#### [TASK]
Read through the data, and wherever a line holds the word "lines", write that line out.

Records from a data source
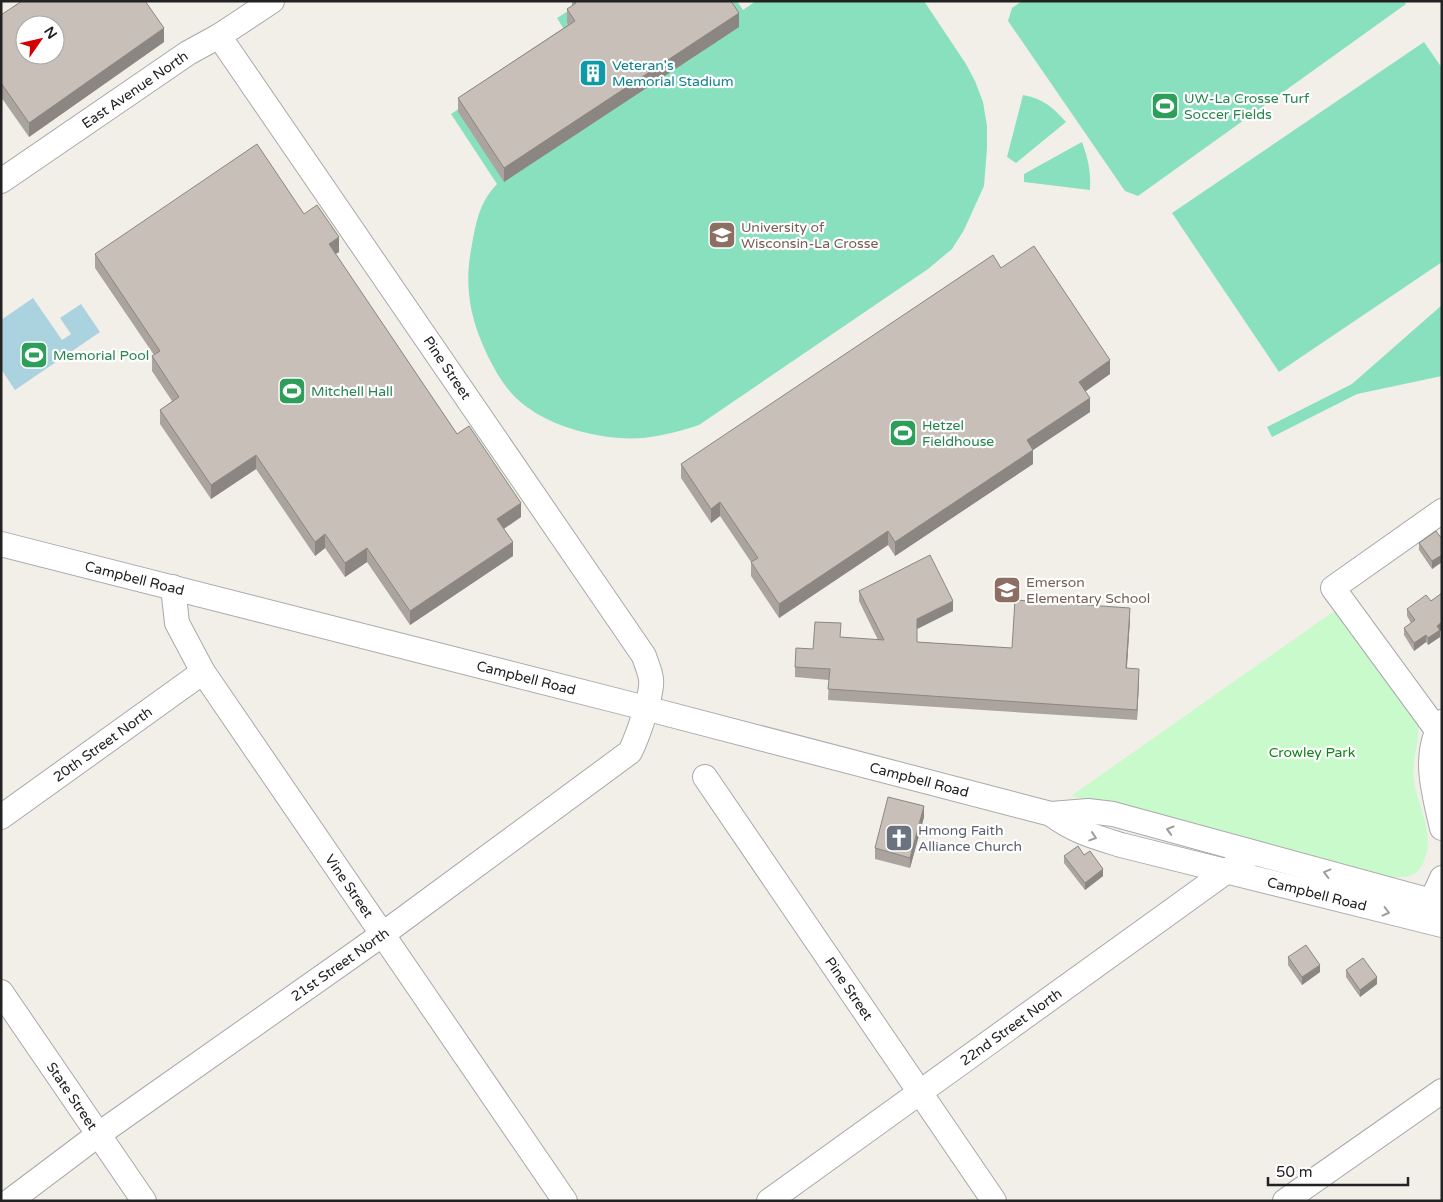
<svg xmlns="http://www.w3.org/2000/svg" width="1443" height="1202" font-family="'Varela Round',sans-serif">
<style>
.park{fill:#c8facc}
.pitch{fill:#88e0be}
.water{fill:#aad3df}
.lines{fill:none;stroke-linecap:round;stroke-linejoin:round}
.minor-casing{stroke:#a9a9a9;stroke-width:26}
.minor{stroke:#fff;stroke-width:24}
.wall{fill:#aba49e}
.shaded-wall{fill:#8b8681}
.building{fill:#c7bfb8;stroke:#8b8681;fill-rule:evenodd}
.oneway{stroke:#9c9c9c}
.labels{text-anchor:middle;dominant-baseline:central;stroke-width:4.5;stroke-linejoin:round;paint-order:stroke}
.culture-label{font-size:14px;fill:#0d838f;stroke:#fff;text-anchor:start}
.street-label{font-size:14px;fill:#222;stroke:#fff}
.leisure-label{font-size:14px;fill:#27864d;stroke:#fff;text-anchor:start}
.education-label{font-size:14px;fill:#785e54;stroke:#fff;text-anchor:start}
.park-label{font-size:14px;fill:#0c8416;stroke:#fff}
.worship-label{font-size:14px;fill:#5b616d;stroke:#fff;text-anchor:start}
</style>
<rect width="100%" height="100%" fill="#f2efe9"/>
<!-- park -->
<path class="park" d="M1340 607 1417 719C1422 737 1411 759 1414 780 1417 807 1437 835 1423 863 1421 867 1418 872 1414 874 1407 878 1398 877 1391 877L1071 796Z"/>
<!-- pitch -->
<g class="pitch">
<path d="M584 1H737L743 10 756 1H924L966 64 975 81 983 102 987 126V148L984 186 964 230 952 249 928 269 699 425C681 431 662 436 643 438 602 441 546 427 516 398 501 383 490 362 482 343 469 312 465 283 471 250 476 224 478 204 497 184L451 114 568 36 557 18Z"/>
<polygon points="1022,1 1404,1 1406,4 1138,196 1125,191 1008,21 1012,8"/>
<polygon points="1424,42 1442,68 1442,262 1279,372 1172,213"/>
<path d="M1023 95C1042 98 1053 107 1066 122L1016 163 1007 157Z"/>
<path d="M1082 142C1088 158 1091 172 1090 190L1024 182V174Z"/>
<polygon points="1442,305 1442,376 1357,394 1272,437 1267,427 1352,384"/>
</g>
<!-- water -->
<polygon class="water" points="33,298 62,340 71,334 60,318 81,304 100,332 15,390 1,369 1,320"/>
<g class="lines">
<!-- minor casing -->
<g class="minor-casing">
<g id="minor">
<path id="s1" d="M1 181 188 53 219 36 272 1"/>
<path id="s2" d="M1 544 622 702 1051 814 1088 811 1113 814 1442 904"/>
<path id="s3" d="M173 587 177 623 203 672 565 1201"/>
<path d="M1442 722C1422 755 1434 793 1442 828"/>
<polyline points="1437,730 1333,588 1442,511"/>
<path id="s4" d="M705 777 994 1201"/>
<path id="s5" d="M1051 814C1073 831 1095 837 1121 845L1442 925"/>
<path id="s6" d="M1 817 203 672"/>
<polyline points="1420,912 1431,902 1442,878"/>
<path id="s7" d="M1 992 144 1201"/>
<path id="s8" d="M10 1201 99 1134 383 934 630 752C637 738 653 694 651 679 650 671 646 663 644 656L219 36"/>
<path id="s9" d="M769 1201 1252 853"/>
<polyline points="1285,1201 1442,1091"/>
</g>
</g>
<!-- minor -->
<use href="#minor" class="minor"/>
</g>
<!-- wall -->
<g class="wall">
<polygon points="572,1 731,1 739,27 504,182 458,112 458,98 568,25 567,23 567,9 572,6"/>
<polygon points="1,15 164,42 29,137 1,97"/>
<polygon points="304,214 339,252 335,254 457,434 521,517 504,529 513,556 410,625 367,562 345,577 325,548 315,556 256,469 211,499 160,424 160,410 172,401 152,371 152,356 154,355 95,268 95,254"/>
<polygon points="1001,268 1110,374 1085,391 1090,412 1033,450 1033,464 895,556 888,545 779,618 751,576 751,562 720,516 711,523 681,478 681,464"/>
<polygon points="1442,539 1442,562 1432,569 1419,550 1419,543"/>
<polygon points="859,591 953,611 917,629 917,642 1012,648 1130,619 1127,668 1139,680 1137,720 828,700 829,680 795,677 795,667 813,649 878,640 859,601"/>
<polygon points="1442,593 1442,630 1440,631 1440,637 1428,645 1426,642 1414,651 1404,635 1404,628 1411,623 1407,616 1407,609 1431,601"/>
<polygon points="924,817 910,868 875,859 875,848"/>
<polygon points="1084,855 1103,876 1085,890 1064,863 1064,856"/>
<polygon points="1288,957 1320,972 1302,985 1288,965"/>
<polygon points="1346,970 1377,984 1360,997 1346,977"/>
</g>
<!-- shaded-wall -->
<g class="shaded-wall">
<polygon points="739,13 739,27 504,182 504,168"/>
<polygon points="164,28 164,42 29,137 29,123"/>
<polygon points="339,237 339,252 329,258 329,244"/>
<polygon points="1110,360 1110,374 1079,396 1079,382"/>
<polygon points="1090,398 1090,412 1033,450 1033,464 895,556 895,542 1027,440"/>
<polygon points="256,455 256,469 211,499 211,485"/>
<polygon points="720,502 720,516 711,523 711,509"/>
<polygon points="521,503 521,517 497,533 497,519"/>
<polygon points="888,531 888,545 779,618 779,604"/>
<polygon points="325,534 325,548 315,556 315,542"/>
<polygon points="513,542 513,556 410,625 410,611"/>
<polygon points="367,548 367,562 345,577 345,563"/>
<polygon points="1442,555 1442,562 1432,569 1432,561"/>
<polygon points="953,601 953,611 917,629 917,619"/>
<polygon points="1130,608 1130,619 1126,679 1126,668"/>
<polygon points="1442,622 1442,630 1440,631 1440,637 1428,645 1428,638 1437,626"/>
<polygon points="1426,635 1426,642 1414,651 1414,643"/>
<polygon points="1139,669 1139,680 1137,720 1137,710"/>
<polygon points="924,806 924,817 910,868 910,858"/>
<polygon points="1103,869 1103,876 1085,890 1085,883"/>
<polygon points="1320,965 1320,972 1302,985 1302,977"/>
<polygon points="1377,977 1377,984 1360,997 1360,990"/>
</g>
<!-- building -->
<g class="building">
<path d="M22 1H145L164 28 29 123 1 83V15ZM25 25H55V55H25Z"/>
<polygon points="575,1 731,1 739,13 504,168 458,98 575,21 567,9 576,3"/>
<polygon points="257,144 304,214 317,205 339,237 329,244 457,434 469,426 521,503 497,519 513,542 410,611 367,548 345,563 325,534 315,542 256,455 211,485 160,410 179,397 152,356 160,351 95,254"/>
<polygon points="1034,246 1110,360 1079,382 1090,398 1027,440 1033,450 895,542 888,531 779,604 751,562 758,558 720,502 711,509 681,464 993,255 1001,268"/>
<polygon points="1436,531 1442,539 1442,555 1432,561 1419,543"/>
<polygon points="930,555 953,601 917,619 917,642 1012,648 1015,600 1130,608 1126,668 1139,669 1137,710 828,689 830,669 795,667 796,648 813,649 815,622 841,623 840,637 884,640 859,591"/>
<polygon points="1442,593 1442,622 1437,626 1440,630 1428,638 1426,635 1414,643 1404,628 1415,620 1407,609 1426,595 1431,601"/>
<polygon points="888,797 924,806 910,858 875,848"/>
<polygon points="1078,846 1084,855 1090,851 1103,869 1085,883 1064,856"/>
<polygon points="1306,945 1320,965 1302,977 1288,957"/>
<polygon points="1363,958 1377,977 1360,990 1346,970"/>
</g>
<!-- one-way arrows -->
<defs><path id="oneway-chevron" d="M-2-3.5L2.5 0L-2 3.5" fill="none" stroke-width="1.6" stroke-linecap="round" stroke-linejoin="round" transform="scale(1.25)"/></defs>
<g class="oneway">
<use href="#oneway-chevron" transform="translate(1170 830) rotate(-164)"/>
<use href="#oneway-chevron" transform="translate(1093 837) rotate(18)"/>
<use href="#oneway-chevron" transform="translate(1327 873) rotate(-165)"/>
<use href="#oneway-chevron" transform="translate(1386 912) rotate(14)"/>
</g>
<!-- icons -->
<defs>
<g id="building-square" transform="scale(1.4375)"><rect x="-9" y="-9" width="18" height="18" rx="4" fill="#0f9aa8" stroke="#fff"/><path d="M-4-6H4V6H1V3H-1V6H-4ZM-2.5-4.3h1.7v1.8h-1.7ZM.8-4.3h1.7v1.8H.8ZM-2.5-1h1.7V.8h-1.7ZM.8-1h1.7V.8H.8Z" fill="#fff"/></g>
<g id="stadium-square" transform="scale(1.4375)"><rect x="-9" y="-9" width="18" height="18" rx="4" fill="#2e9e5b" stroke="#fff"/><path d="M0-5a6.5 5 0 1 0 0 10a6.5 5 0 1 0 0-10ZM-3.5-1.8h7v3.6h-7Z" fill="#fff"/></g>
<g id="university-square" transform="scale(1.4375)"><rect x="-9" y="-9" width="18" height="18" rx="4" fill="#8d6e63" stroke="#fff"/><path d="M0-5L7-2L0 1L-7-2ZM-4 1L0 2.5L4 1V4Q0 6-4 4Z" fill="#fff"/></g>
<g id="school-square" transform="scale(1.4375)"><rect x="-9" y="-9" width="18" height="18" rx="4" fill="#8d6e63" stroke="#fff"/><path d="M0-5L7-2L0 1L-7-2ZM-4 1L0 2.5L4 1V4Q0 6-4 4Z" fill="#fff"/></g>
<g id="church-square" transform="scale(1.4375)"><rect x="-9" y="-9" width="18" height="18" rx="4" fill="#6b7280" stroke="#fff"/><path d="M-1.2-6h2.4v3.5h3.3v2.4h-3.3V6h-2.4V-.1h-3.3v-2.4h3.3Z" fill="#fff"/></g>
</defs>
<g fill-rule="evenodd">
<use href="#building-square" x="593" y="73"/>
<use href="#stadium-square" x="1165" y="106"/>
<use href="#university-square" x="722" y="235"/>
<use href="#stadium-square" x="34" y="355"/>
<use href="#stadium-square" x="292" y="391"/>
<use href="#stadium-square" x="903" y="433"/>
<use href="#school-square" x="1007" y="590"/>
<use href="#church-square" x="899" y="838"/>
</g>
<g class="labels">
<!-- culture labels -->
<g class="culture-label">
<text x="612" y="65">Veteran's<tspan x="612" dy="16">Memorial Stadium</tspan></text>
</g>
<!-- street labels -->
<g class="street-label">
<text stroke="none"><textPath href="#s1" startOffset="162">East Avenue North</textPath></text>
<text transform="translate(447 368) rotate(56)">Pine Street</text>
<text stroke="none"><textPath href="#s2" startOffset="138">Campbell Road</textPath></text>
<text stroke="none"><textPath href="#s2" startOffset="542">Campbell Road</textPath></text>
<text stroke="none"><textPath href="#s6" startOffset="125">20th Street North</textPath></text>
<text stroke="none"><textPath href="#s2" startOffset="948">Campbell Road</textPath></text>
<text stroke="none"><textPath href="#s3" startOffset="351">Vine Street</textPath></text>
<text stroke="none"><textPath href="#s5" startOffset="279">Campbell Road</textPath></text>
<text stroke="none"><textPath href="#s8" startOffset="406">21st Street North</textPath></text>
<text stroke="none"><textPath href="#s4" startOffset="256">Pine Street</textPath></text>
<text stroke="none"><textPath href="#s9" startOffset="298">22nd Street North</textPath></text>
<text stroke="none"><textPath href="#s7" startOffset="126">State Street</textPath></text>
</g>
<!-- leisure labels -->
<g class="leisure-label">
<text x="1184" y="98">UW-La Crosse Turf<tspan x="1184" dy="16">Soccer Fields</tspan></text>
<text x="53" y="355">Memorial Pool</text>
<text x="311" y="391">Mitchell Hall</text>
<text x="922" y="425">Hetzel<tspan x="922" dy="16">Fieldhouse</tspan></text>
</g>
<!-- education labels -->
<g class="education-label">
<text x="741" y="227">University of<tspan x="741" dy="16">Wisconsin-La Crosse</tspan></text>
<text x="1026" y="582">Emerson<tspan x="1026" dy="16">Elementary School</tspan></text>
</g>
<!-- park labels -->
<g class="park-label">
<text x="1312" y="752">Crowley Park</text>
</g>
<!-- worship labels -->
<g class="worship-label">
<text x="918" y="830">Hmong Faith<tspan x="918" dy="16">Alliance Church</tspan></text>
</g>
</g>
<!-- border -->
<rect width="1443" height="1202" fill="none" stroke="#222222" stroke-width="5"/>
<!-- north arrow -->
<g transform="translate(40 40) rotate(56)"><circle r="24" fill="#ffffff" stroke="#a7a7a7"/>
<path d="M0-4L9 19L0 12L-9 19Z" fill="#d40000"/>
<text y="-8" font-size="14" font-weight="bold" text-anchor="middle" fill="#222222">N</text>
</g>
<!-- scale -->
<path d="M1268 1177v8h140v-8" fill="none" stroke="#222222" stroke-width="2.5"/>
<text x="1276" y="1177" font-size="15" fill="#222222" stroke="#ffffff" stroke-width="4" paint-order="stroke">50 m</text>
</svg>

#### [PROBLEM SOLUTION]
.lines{fill:none;stroke-linecap:round;stroke-linejoin:round}
<g class="lines">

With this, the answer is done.